§ WHAT IS EXPECTED
Find the line containing "left elbow: (447, 281)" in the entries below. Restate it and each line after it, word for word, up to and including the line containing "right back paw: (300, 315)".

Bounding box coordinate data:
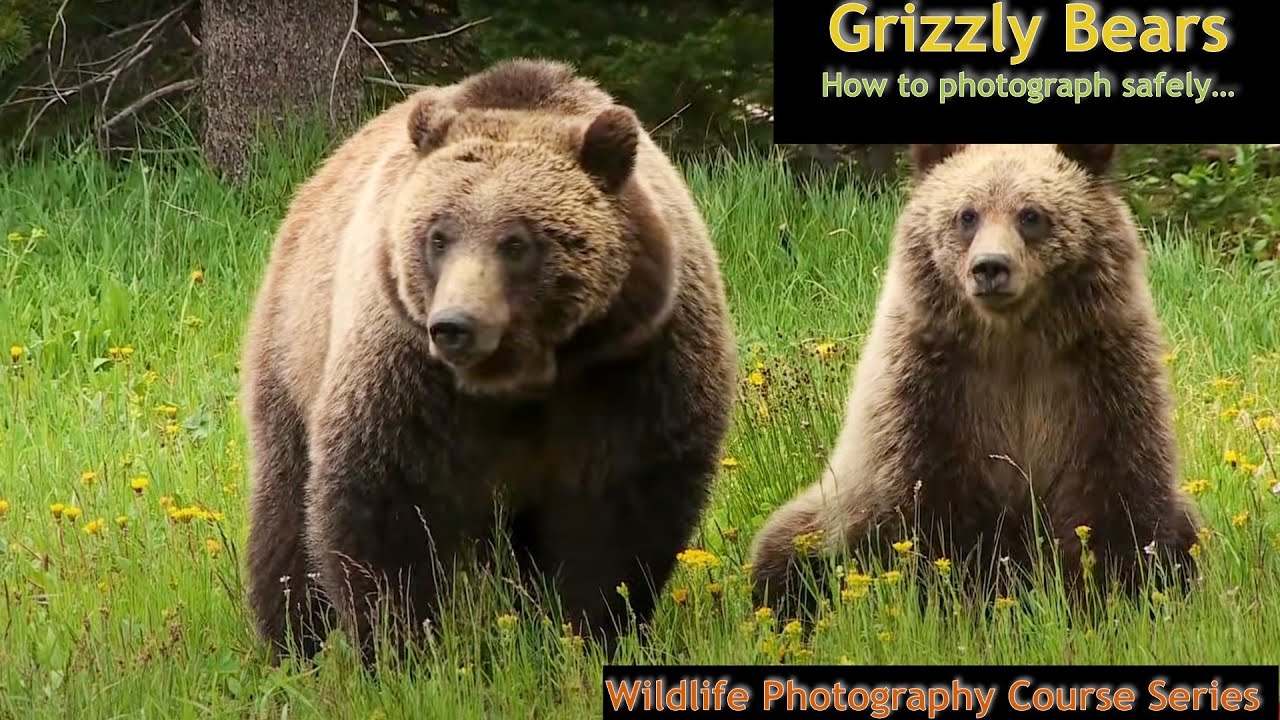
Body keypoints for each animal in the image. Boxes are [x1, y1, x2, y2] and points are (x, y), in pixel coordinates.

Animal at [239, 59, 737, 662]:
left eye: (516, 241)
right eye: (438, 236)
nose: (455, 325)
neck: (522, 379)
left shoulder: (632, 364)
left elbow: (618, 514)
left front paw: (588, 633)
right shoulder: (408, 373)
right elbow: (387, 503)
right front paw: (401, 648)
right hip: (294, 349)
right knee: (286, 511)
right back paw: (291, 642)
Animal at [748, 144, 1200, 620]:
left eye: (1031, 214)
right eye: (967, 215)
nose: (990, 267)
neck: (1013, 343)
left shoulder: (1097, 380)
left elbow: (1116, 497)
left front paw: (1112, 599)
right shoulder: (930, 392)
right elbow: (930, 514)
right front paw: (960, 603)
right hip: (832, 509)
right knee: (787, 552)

---

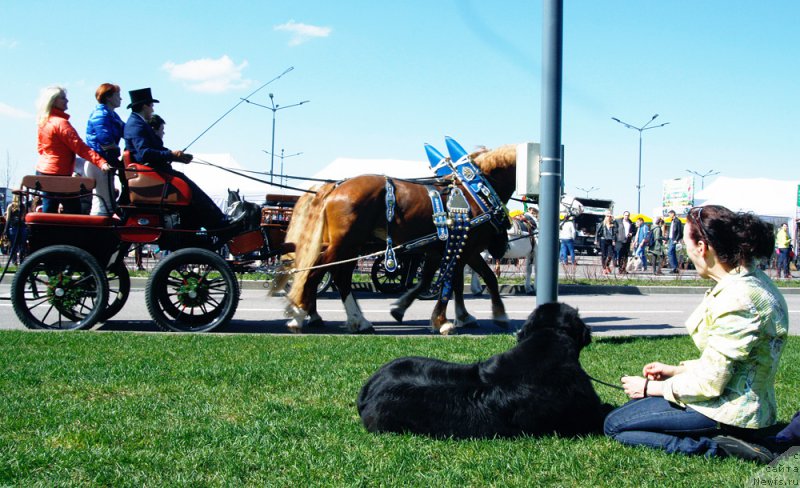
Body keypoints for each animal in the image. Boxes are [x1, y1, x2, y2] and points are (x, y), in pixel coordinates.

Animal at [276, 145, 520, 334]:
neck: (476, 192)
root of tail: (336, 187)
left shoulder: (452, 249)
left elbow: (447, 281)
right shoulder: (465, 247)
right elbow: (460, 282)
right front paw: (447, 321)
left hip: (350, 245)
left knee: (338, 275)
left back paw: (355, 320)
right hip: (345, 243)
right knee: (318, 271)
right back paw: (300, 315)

§ WRITTEN RESPONSE
left elbow: (447, 281)
right shoulder: (465, 247)
right elbow: (460, 282)
right front paw: (447, 321)
left hip: (350, 245)
left knee: (338, 275)
left back paw: (355, 320)
right hip: (345, 243)
right knee: (318, 271)
right back paw: (300, 315)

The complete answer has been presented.